Your objective:
Ignoring capitalization, which different names or spellings does the forum thread below use for the horse?

Extract:
# Tequila Sunrise Feb 1977 -July 2012



## buffie (May 31, 2010)

Sadly today my daughters horse Tequila Sunrise was PTS.She had reached the grand age of 35 and although her health had not been great for the last 2 years she was a stubborn old bag and refused to let it get her down.But the last few days she had gone down hill rapidly and this morning she was given peace.
She had been a big part of the family for 30 years and will be sadly missed.
Run free Quela you leave behind some wonderful memories.


----------



## welshjet (Mar 31, 2011)

So sorry to read your post on Tequila - what a tremendous age, how heartbreaking for you, your daughter and family xxx

She looks a beautiful mare, cant quite see from pic but is she a palomino ???

Rip Tequila, run free in those lovely pastures, back to your youth xxx


----------



## buffie (May 31, 2010)

welshjet said:


> So sorry to read your post on Tequila - what a tremendous age, how heartbreaking for you, your daughter and family xxx
> 
> She looks a beautiful mare, cant quite see from pic but is she a palomino ???
> 
> Rip Tequila, run free in those lovely pastures, back to your youth xxx


Yes she was/is seems odd speaking in past tense.


----------



## lymorelynn (Oct 4, 2008)

What a grand old lady she was - a splendid age. I can understand how devastated you and daughter must feel at the loss of such a beautiful animal that was part of your lives for so long 
RIP beautiful girl, kick up your heels and run free over the Rainbow Bridge.


----------



## Dally Banjo (Oct 22, 2009)

Its so hard when they get old but she had a wonderful life  Gallop free at the bridge beautiful Quela xxx


----------



## we love bsh's (Mar 28, 2011)

good luck in your next life tequila x x


----------



## jenny armour (Feb 28, 2010)

didnt know you had a horse buffie. must be heartbreaking to let an animal go like that especially at an age when they have been with you for so long.
rest in peace quila


----------



## buffie (May 31, 2010)

Thanks guys,she was a typical mare, cheeky never nasty she has left a huge gap in daughters life


----------



## Tigerneko (Jan 2, 2009)

what a shame  just try to take comfort in the fact that she had a wonderful, happy, loving and long life  horses are such a huge commitment and people devote so much time to them, it really must leave a huge gap in your life. Thinking of you & your daughter x


----------



## Etienne (Dec 8, 2010)

Oh buffie I am so sorry for you and your daughter. I have to admit I dont know much about horses but 35 seems like a good age to me.

RIP Tequila Sunrise​


----------



## AlexTurley (Oct 30, 2011)

so sorry to hear about your loss too. 
xxxxxxxxxxxxxxxx


----------



## Ally-Kats (Jan 8, 2009)

RIP Tequila Sunrise, so sorry for your loss xx


----------



## sarahecp (Aug 22, 2011)

(Dataset records)
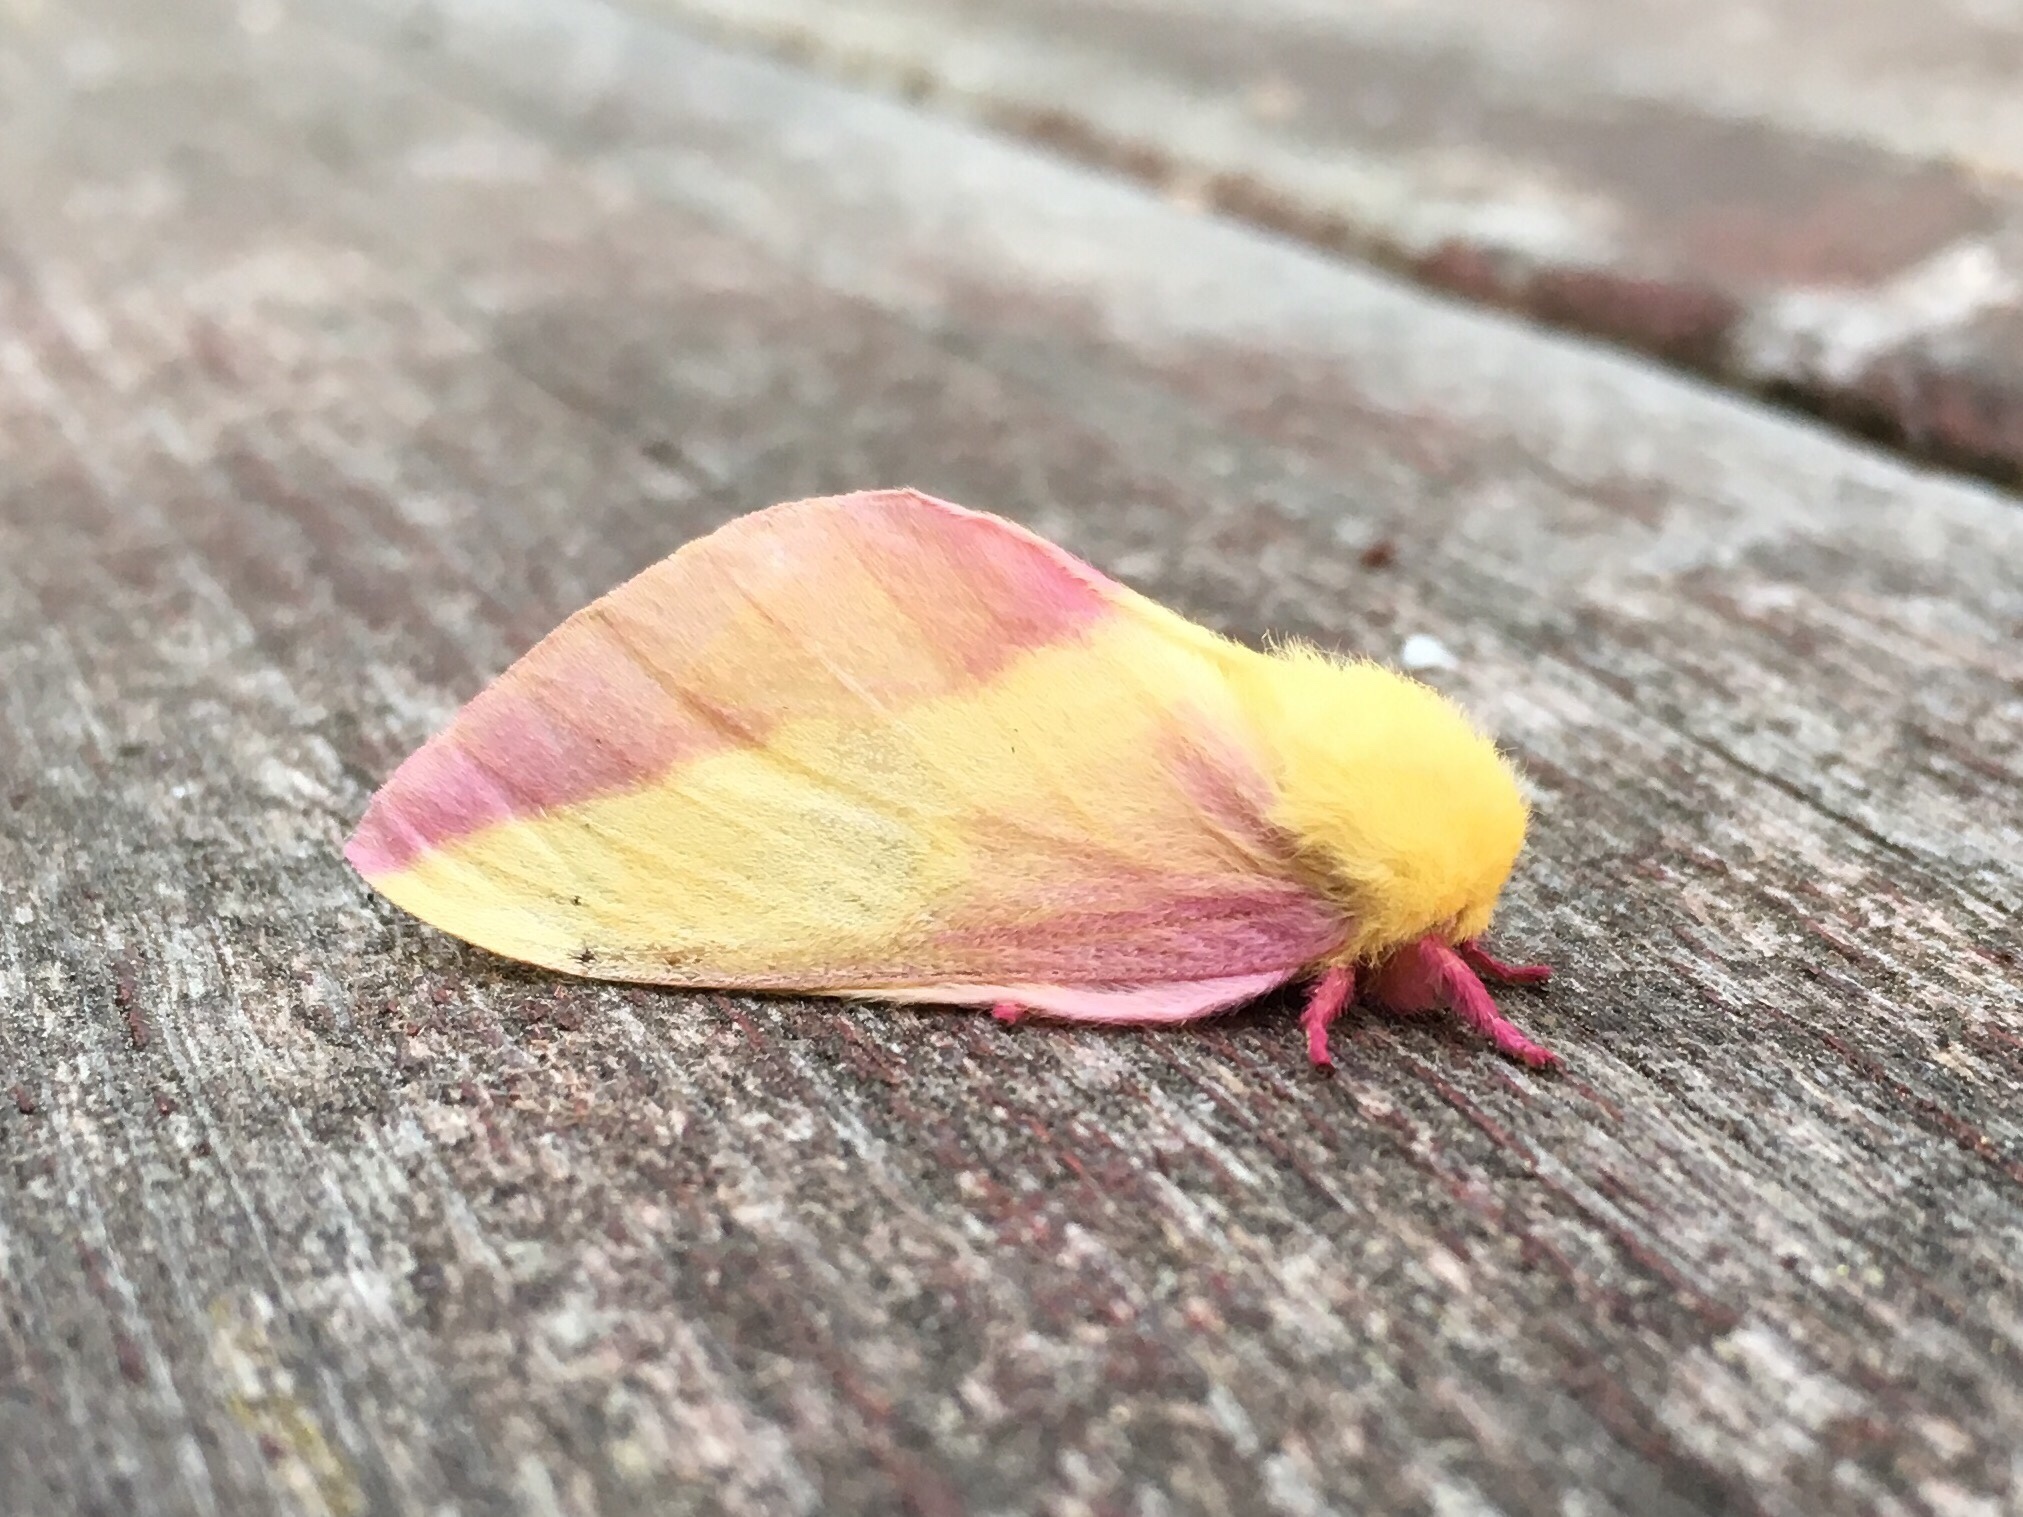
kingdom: Animalia
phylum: Arthropoda
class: Insecta
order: Lepidoptera
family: Saturniidae
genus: Dryocampa
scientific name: Dryocampa rubicunda
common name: Rosy maple moth
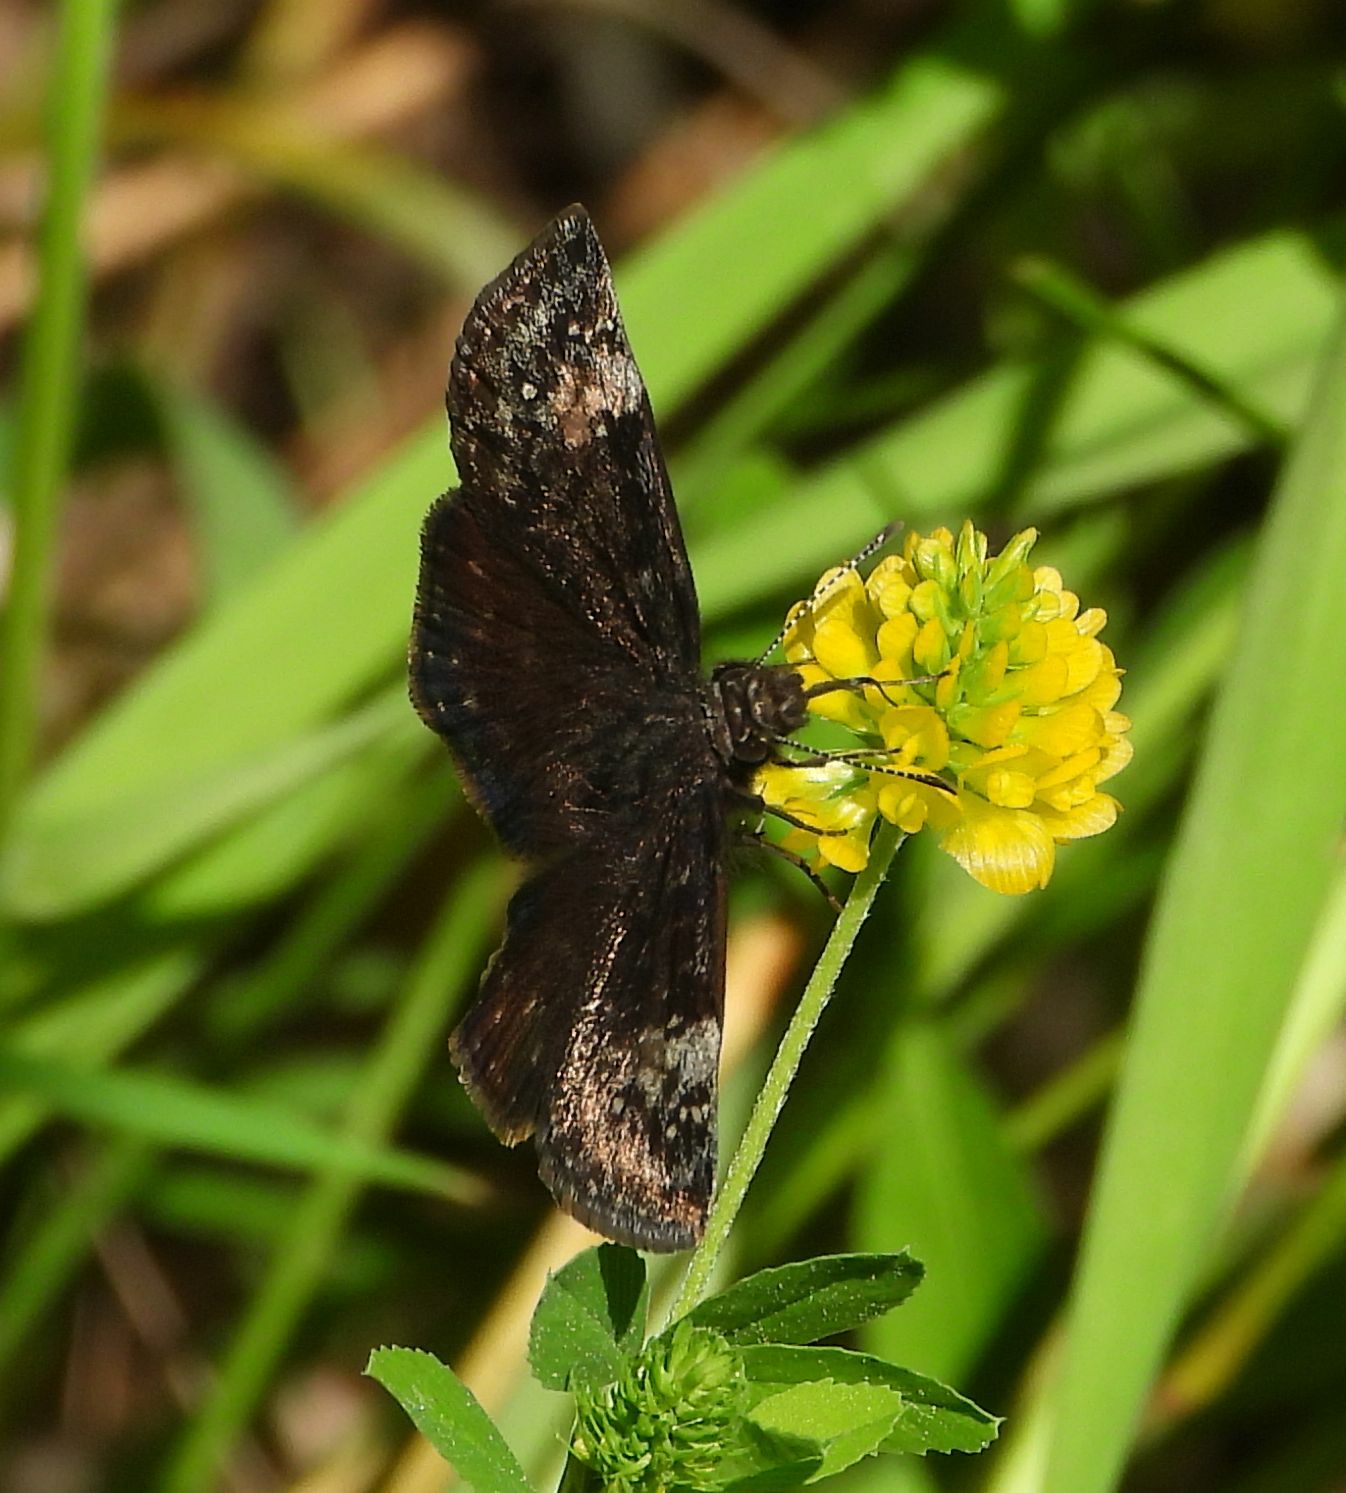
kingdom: Animalia
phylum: Arthropoda
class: Insecta
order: Lepidoptera
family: Hesperiidae
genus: Erynnis
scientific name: Erynnis baptisiae
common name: Wild indigo duskywing
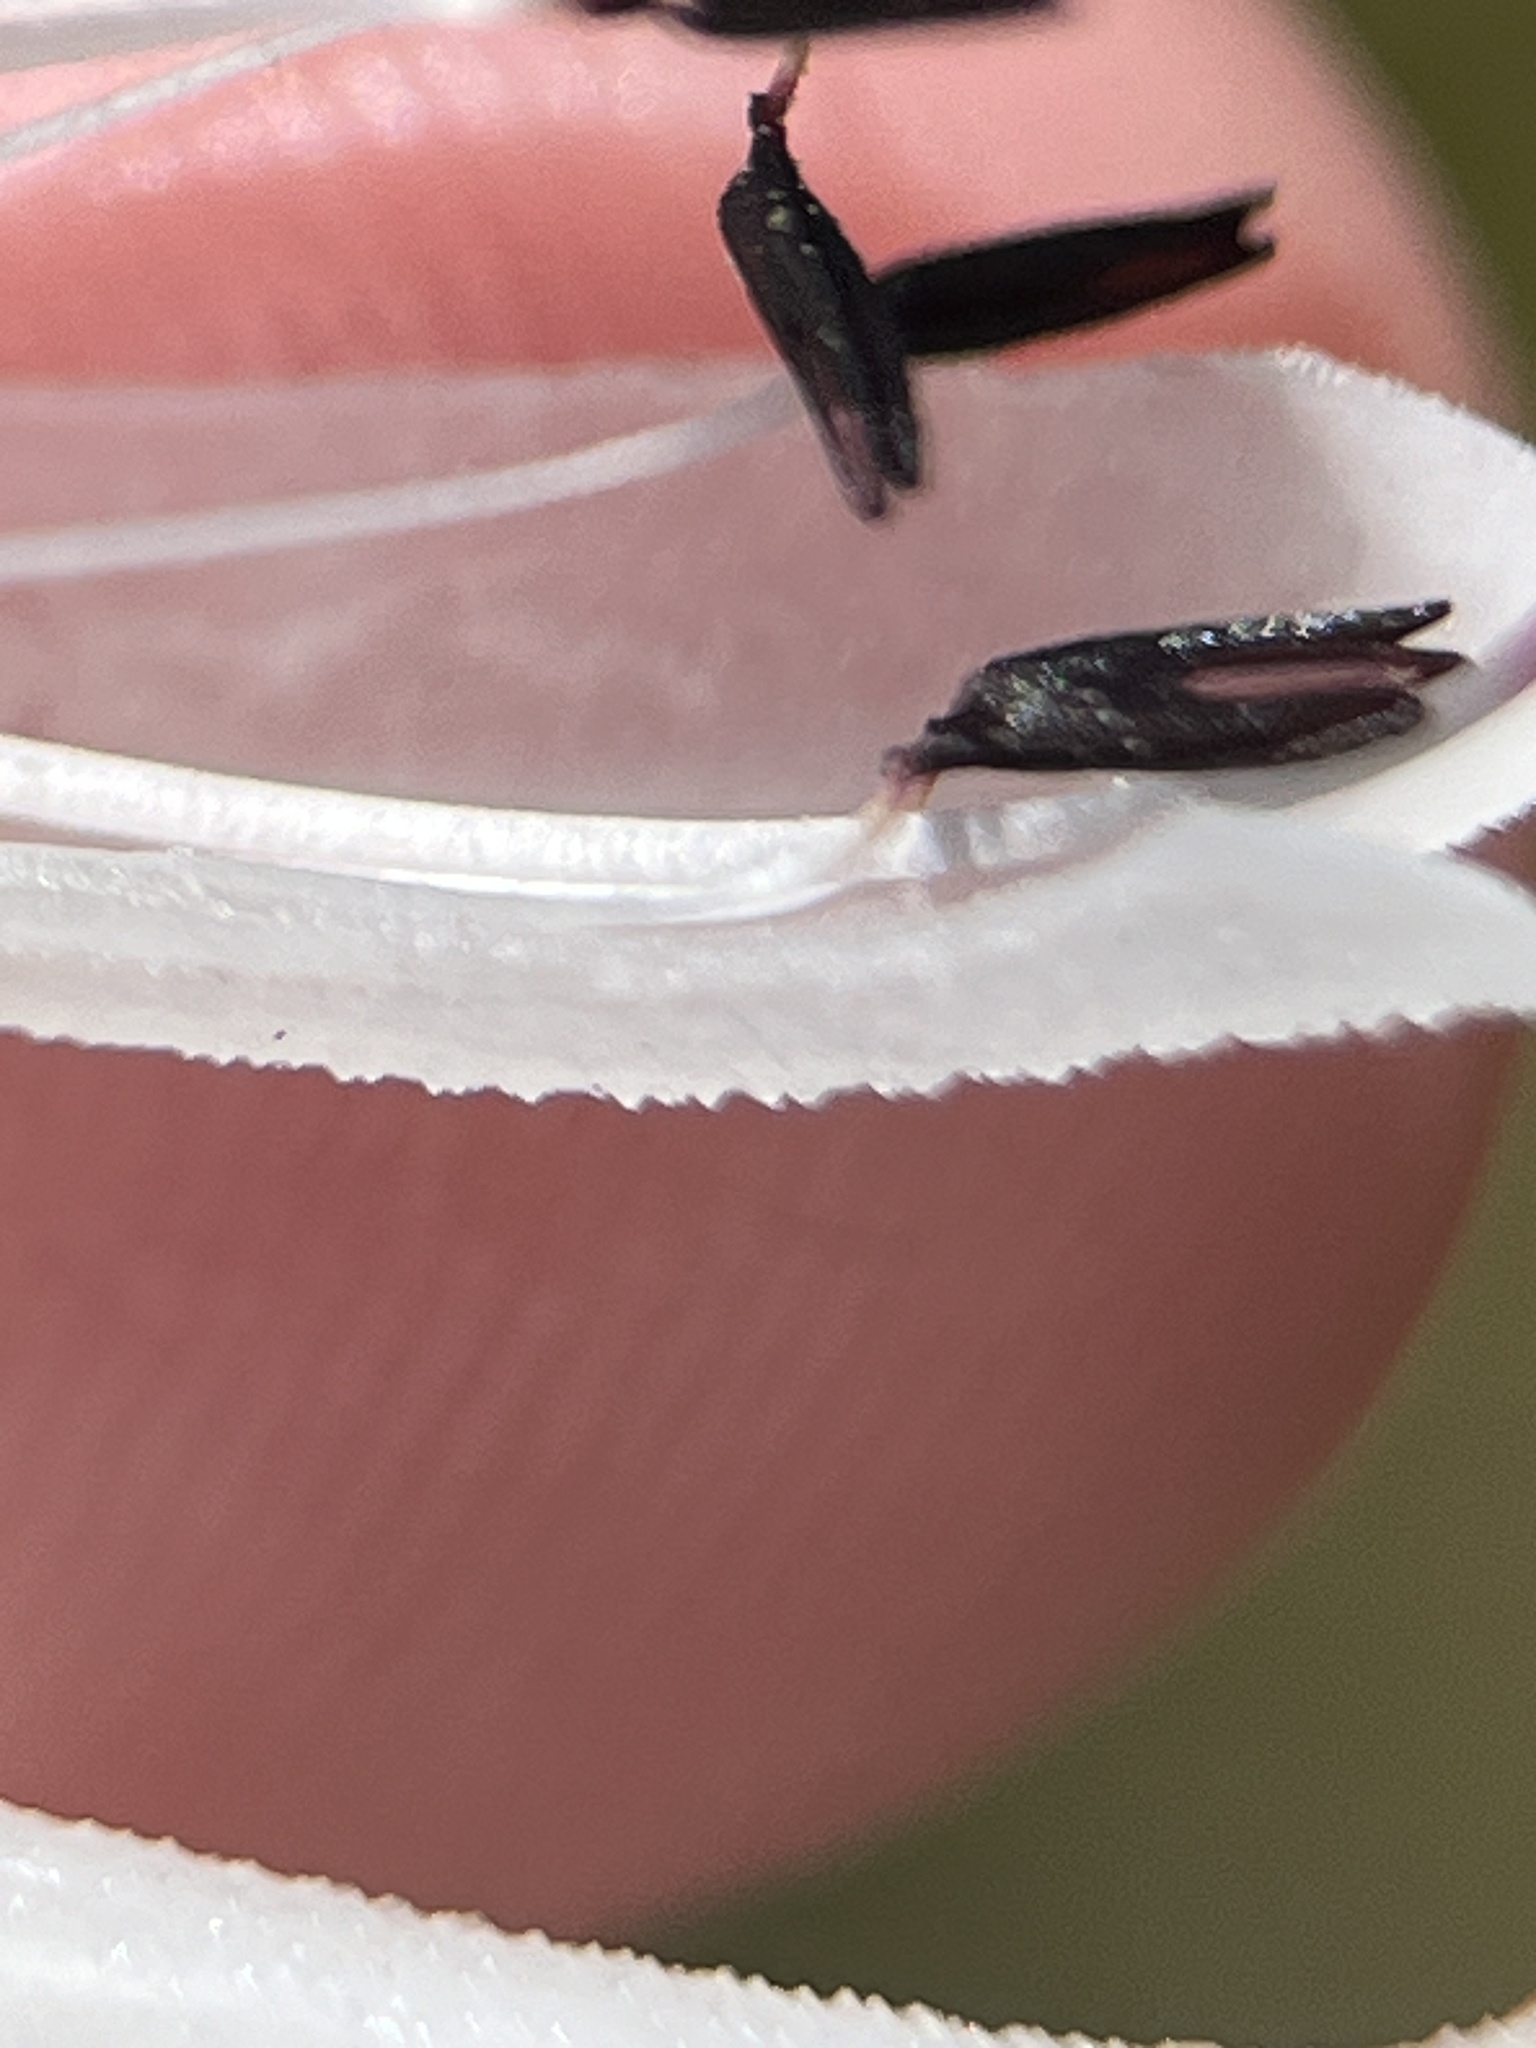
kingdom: Plantae
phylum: Tracheophyta
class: Magnoliopsida
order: Ericales
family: Ericaceae
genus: Erica
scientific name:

Reply:
Tequila Sunrise, Tequila, Quela, quila